Le juge financier a préféré un raisonnement en silos. Il a retenu que - l’avantage injustifié à soi-même ne pouvait être poursuivi que depuis le 1er janvier 2023 ; - les irrégularités en matière de dépenses et de recettes ne peuvent désormais être poursuivies que si elles révèlent une faute grave ayant occasionné un préjudice financier significatif (art. 313-9 CJF). Il devenait donc impossible de sanctionner la dirigeante de fait de cette société à raison des avantages dont elle avait bénéficiés (remboursements de frais de déplacement, dépenses de loisirs), faute de pouvoir établir la significativité du préjudice financier.

■ L’appréciation par le juge financier du préjudice financier reproché au gestionnaire public, peut résulter d’un ordre de grandeur : 

Le ministère public avait poursuivi les directeurs de la société pour défaut de surveillance, estimant que ce dernier avait permis la commission des irrégularités reprochées à la dirigeante de fait. La Cour d’appel financière a estimé, confirmant en cela la chambre du contentieux, que le préjudice financier n’était pas établi.

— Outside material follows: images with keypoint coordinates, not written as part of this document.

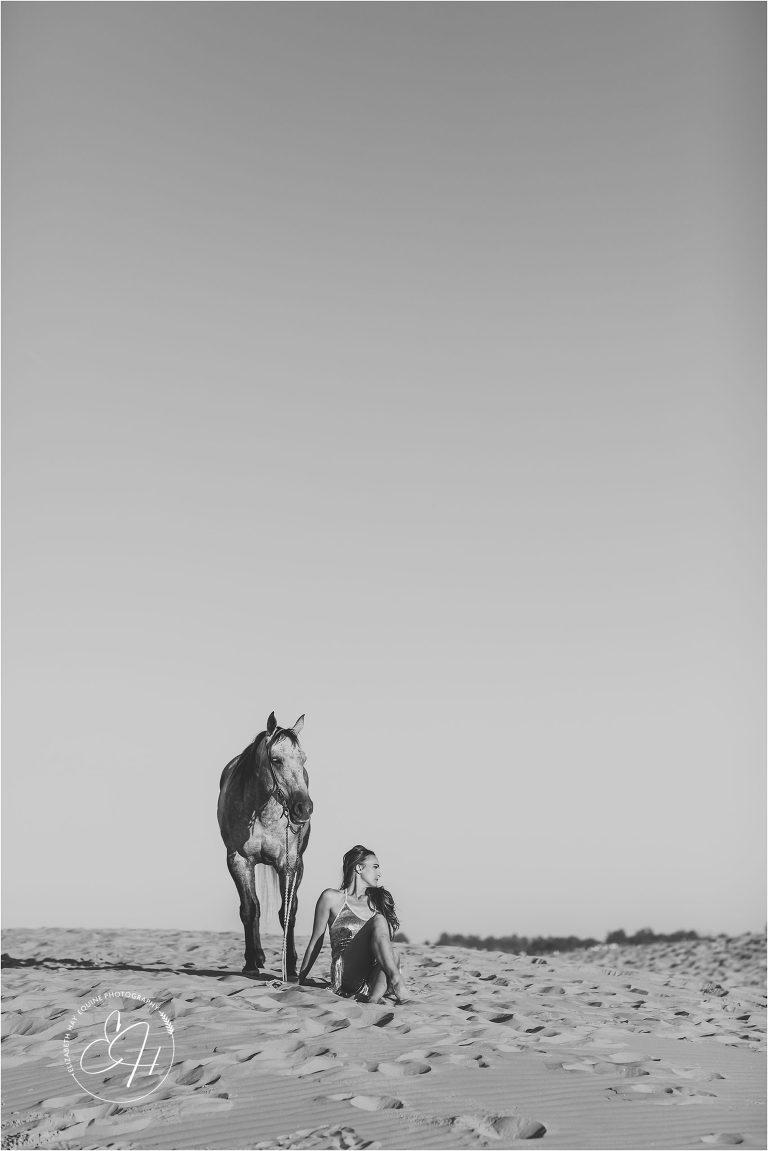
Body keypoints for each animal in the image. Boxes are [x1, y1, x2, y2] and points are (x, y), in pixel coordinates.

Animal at [217, 711, 313, 978]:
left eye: (303, 759)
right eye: (275, 760)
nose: (304, 808)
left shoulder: (291, 864)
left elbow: (288, 911)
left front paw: (290, 966)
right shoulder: (238, 861)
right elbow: (250, 909)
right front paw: (250, 963)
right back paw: (258, 957)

En particulier, il n’apparait pas établi que « le montant des dépenses afférentes aux contrats passés en méconnaissance des règles de la commande publique (…) auraient été moindres (…) si ces règles avaient été respectées ». Au final, la Cour d’appel ne retient qu’un préjudice financier de l’ordre de 15 000 euros, correspondant aux avantages injustifiés précités, dont la dirigeante de fait et son époux avaient bénéficiés ; un montant que la Cour d’appel a considéré comme non significatif.

À ce sujet, le juge d’appel offre une lecture intéressante de la manière avec laquelle le juge financier peut appréhender ce préjudice. Deux points sont à retenir :

● Dans l’appréciation du préjudice financier, il n’est pas nécessaire d’en établir le montant exact ; un ordre de grandeur suffit, ce dernier doit pouvoir être évalué avec une précision suffisante pour pouvoir ensuite être apprécié au regard des éléments financiers de l’entité ou du service concerné ;

● Lorsque cette entité ou ce service ne sont pas tenus d’établir et d’approuver un budget, il convient de se référer aux éléments financiers pertinents selon le régime juridique et comptable applicable à cette entité ou à ce service, tels notamment ceux qui ressortent du bilan ou du compte de résultat.

Le premier point ne suscite pas la discussion, au contraire : il offre au juge financier une latitude salutaire. Le second laisse plus dubitatif et conduit à se demander s’il ne conviendrait pas de retenir une approche plus fine des éléments financiers de référence. Il s’agirait d’éviter que le préjudice financier soit noyé par une approche financière globale, là où il serait possible de distinguer en situant ce préjudice au niveau exact de l’entité/du service auquel les irrégularités constatées peuvent être rattachées.